As businesses we know that we must act now to change the way to we do things to drive a future-proof sustainable model. But then, is it right for us to talk about it and to take a role in educating consumers on sustainability?
And how do we ensure it’s as much for the greater good as it is for making ourselves look better?
We need to think about our role and our responsibility as businesses – we absolutely have a part to play, and consumers expect us to be changing and evolving. There is a fine line, however, between transparency and self-aggrandisement, so we need to pitch it right and be humble. Thinking about articulating a specific customer benefit, or an environmental one that will benefit all, should be a consideration in our strategy. As is a way to facilitate wider behavioural change.
We know that society faces a huge flow of information right now – sustainability and climate change are front of mind with media warnings and government debates around what is to be done and how. How on earth can the average consumer navigate it all, let alone take in any of the (sometimes conflicting) information available?
And for the most part we are not well placed to land complex detail and theory to consumers, who often just want to transact with us, for goodness sake! Most consumers don’t want to be lectured on the state of the world by the chocolate bar they’ve just bought.
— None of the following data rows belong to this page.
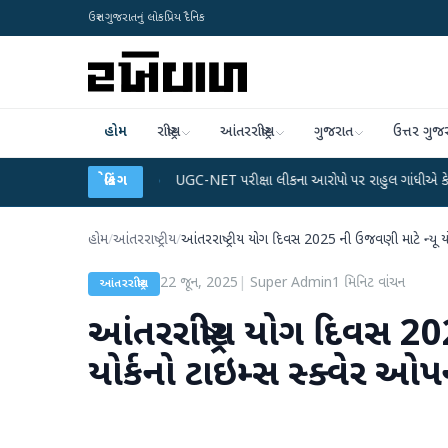
ઉત્તર ગુજરાતનું લોકપ્રિય દૈનિક
હોમ
રાષ્ટ્રીય
આંતરરાષ્ટ્રીય
ગુજરાત
ઉત્તર ગુજ
 પ્લાન
●
UGC-NET પરીક્ષા લીકના આરોપો પર રાહુલ ગાંધીએ કેન્દ્ર પર પ્રહાર કર્યા
બ્રેકિંગ
હોમ
/
આંતરરાષ્ટ્રીય
/
આંતરરાષ્ટ્રીય યોગ દિવસ 2025 ની ઉજવણી માટે ન્યૂ યોર
22 જૂન, 2025
|
Super Admin
1
મિનિટ વાંચન
આંતરરાષ્ટ્રીય
આંતરરાષ્ટ્રીય યોગ દિવસ 2
યોર્કનો ટાઇમ્સ સ્ક્વેર ઓપ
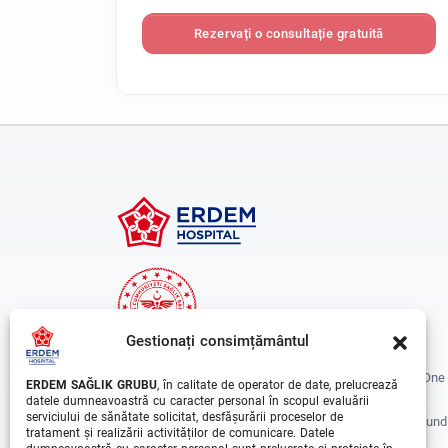
Rezervați o consultație gratuită
Gestionați consimțământul
Erdem Healthcare Group Established In 1988, And Is One
ERDEM SAĞLIK GRUBU
, în calitate de operator de date, prelucrează
The Biggest Hospital Groups In Istanbul And Turkey.
datele dumneavoastră cu caracter personal în scopul evaluării
serviciului de sănătate solicitat, desfășurării proceselor de
Situated In 3 Different Locations In Istanbul, With Around
tratament și realizării activităților de comunicare. Datele
Departments And Over 1000 Well Trained Medical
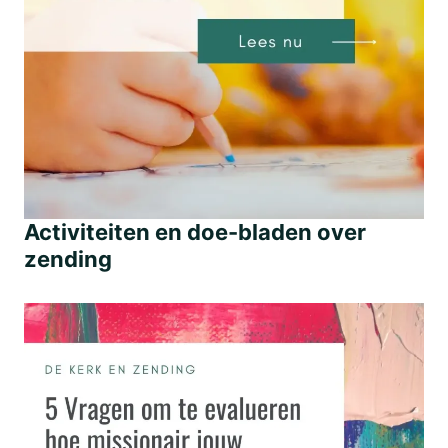
Activiteiten en doe-bladen over
zending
Of course, we need to ensure our messaging lands in the right way. It’s not just about what they want to hear from us, it’s the where and the when. Consider where we have the time, space and importantly, permission, to tell more of a story – provided, of course it’s one with which consumers want to engage. If we are to play a role here, we need to make that limited time we have with our consumers work hard, without making it feel hard for them.
And yes, sharing what we’re doing in the sustainability space can help differentiate us and give us competitive advantage, so of course it’s not entirely altruistic. But an educated consumer will be more likely start to change their own behaviour and in turn will expect better from other brands they interact with, so surely, it’s a bit of a win-win?